Le 22 janvier, l’église de Landrecies avait fait le plein. Paroissiens habituels mais aussi enfants de 1ère et 2ème année de KT, accompagnés de leurs parents et enfin présence d’une douzaine de couples, futurs mariés de 2012.
Dès la préparation pénitentielle, trois jeunes de 1ère année intervinrent pour lire la prière qu’ils avaient composée. La petite Alexia, âgée de 9 ans, surprit par la maturité de son texte :
« S’il te plaît, je voudrais que tu sois là pendant tous les moments difficiles de ma vie. Je te remercie pour tous les moments où tu as été là quand j’en ai eu besoin. Pardonne-moi pour tous les péchés et pour certaines disputes assez graves où tu m’as soutenue. Amen. »
Puis les futurs mariés gagnèrent le chœur où ils furent invités à se présenter.
Ils furent bientôt rejoints par tous les enfants catéchisés des deux premières années qui avaient, à travers une fleur schématisée, répondu aux interrogations suivantes :
- « Lorsque tu as besoin d’aide, il y a des gens qui font attention à toi ? : à l’école, au « KT », à la maison, dans mon quartier, ailleurs. »
- « Et toi, fais-tu attention aux autres :? à l’école, à la maison… »
Des questions qui ont fait réfléchir nos petits sur nos comportements au sein de notre famille, de notre société.
Toutes ces fleurs, coloriées au crayon de couleur, prirent place sur deux supports distincts, encadrant le portrait de Saint Vincent Pallotti, prêtre italien qui vécut au XVIIIème siècle et que l’on fêtait ce 22 janvier.
Saint Vincent Pallotti créa la congrégation dite des Pallottins à laquelle appartient l’abbé Dobek qui célébrait la messe. Un saint, de nature humble, qui ne fut jamais curé. Un homme « d'une grandeur apostolique étonnante, qui avait des désirs extraordinaires et un mystique immergé en Dieu. L'un des plus importants concepts de Vincent Pallotti est celui de l'apostolat, qui signifie pour lui : « ranimer la foi et raviver l'amour parmi tout le peuple de Dieu et étendre la foi et l'amour au monde entier ». Cette aspiration prit une forme concrète dans l’Union de l’Apostolat Catholique qu’il créa en 1835. »
Signe d’appartenance à une même famille, foi en un même Dieu d’amour, l’assemblée fut invitée à se donner la main au moment du Notre Père récité avec ferveur.
Une belle cérémonie que tous les âges vécurent avec plaisir portés par un souffle de renouveau.

- **Données disponibles**:
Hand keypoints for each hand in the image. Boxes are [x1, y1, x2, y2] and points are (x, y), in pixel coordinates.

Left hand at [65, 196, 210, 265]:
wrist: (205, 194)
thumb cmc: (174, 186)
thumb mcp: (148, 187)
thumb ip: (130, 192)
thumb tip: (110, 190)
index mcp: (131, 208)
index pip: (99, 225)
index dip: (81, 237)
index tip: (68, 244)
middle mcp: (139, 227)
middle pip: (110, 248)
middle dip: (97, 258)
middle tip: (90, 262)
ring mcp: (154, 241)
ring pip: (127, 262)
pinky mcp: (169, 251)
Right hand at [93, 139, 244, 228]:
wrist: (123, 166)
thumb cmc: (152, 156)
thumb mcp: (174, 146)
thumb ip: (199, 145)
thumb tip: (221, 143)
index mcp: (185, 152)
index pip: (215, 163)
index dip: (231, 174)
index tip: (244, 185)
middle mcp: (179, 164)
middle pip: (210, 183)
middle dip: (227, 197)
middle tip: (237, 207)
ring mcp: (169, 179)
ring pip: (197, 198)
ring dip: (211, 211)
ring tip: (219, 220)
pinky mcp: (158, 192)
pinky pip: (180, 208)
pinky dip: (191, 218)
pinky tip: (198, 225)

- **Problèmes à résoudre**:
1. Reproduisez le passage de l'article sur la messe du 22 janvier qui commence par « Le 22 janvier, l’église » et se termine par « mariés de 2012. ».
2. D'après l'article sur la messe du 22 janvier, en quelle année Vincent Pallotti créa-t-il l'Union de l'Apostolat Catholique ?
3. Dans l'article sur la messe du 22 janvier, relevez toutes les réponses de lieu proposées dans la première interrogation à laquelle les enfants ont répondu sur leur fleur.

- **Vos réponses écrites**:
1.
Le 22 janvier, l’église de Landrecies avait fait le plein. Paroissiens habituels mais aussi enfants de 1ère et 2ème année de KT, accompagnés de leurs parents et enfin présence d’une douzaine de couples, futurs mariés de 2012.

2. En 1835.

3. à l'école, au « KT », à la maison, dans mon quartier, ailleurs